(Records from a data source)

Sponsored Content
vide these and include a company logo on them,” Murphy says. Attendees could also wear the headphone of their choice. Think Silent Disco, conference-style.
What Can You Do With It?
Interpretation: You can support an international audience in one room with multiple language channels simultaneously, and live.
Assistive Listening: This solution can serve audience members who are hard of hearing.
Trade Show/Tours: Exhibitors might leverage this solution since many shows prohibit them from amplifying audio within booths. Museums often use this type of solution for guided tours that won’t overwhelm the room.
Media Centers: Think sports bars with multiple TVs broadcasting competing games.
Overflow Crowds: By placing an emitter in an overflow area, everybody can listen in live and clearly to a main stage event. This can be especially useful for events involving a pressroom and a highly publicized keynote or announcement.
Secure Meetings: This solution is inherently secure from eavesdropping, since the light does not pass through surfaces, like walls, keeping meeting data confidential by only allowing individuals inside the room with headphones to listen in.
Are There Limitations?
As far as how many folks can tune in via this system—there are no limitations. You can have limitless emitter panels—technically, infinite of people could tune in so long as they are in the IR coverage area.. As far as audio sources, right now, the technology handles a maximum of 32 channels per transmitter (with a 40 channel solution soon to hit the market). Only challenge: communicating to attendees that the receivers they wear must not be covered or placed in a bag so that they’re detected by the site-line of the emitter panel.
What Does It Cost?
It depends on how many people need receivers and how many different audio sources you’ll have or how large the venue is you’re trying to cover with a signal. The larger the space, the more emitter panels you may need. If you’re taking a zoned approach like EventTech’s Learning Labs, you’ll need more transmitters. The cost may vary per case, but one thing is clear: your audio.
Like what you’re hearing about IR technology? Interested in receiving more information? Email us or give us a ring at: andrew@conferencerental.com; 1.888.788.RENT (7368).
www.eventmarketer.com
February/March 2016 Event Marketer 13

**WORK TO COMPLETE:** Count how many lines in the entries contain "audience", then state that number alone.

**SOLUTION TO THIS PROBLEM:** 2